You should normalize the data before doing PCA. For example, consider the following situation. I create a data set X with a known correlation matrix C:

>> C = [1 0.5; 0.5 1];
>> A = chol(rho);
>> X = randn(100,2) * A;

If I now perform PCA, I correctly find that the principal components (the rows of the weights vector) are oriented at an angle to the coordinate axes:

>> wts=pca(X)
wts =
    0.6659    0.7461
   -0.7461    0.6659

If I now scale the first feature of the data set by 100, intuitively we think that the principal components shouldn’t change:

>> Y = X;
>> Y(:,1) = 100 * Y(:,1);

However, we now find that the principal components are aligned with the coordinate axes:

>> wts=pca(Y)
wts =
    1.0000    0.0056
   -0.0056    1.0000

To resolve this, there are two options. First, I could rescale the data:

>> Ynorm = bsxfun(@rdivide,Y,std(Y))

(The weird bsxfun notation is used to do vector-matrix arithmetic in Matlab – all I’m doing is subtracting the mean and dividing by the standard deviation of each feature).

We now get sensible results from PCA:

>> wts = pca(Ynorm)
wts =
   -0.7125   -0.7016
    0.7016   -0.7125

They’re slightly different to the PCA on the original data because we’ve now guaranteed that our features have unit standard deviation, which wasn’t the case originally.
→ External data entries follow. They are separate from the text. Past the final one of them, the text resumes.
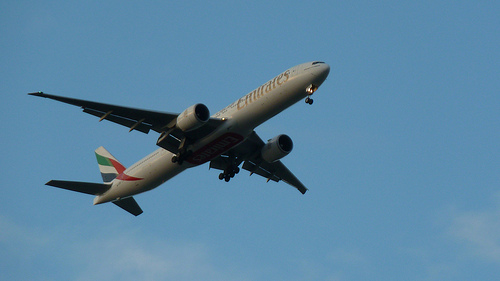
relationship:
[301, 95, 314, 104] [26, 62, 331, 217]
wheels on airplane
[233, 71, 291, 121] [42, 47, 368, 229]
emirates on plane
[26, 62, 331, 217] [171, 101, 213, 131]
airplane has engine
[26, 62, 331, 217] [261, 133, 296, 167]
airplane has engine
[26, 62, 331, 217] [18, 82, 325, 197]
airplane has wings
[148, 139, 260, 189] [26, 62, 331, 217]
wheels under airplane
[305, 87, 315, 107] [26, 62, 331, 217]
landing gear front airplane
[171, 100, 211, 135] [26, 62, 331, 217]
engine on airplane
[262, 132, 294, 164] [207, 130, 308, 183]
engine under left wing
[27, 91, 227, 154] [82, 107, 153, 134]
wing has flap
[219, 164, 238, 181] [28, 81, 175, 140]
landing gear under wings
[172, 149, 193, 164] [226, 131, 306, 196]
landing gear under wings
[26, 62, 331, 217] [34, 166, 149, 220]
airplane has tail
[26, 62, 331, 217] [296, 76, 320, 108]
airplane has wheels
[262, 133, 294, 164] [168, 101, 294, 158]
engine has holes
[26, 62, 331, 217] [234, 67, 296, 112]
airplane has lettering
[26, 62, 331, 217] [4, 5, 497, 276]
airplane in air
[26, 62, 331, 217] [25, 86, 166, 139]
airplane has wing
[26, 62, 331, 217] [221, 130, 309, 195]
airplane has left wing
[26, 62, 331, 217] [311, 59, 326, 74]
airplane has cockpit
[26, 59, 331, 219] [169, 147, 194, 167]
airplane has wheels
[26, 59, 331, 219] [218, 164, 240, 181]
airplane has wheels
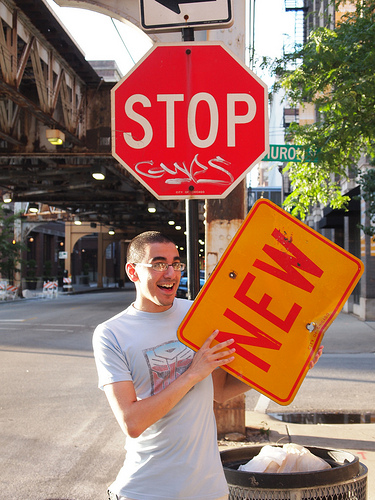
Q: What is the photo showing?
A: It is showing a road.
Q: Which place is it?
A: It is a road.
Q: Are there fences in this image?
A: No, there are no fences.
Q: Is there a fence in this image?
A: No, there are no fences.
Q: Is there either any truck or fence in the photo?
A: No, there are no fences or trucks.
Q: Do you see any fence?
A: No, there are no fences.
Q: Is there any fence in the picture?
A: No, there are no fences.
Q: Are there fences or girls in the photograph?
A: No, there are no fences or girls.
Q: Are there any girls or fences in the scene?
A: No, there are no fences or girls.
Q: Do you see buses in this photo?
A: No, there are no buses.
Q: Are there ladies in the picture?
A: No, there are no ladies.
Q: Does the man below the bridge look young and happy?
A: Yes, the man is young and happy.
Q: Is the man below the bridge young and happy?
A: Yes, the man is young and happy.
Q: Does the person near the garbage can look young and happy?
A: Yes, the man is young and happy.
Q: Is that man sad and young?
A: No, the man is young but happy.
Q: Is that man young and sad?
A: No, the man is young but happy.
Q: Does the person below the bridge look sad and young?
A: No, the man is young but happy.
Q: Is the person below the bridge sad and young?
A: No, the man is young but happy.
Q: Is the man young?
A: Yes, the man is young.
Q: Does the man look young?
A: Yes, the man is young.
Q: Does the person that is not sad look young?
A: Yes, the man is young.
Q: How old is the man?
A: The man is young.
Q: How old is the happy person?
A: The man is young.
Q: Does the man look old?
A: No, the man is young.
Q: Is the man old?
A: No, the man is young.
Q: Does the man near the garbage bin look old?
A: No, the man is young.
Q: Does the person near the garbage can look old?
A: No, the man is young.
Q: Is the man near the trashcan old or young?
A: The man is young.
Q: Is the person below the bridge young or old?
A: The man is young.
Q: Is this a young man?
A: Yes, this is a young man.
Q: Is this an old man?
A: No, this is a young man.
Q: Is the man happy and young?
A: Yes, the man is happy and young.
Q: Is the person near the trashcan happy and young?
A: Yes, the man is happy and young.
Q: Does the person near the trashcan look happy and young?
A: Yes, the man is happy and young.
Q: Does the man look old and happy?
A: No, the man is happy but young.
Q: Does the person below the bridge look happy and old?
A: No, the man is happy but young.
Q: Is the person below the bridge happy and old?
A: No, the man is happy but young.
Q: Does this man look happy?
A: Yes, the man is happy.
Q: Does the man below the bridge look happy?
A: Yes, the man is happy.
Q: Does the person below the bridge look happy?
A: Yes, the man is happy.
The other option is to perform PCA using the correlation matrix of the data, instead of the outer product:

>> wts = pca(Y,'corr')
wts =
    0.7071    0.7071
   -0.7071    0.7071

In fact this is completely equivalent to standardizing the data by subtracting the mean and then dividing by the standard deviation. It’s just more convenient. In my opinion you should always do this unless you have a good reason not to (e.g. if you want to pick up differences in the variation of each feature).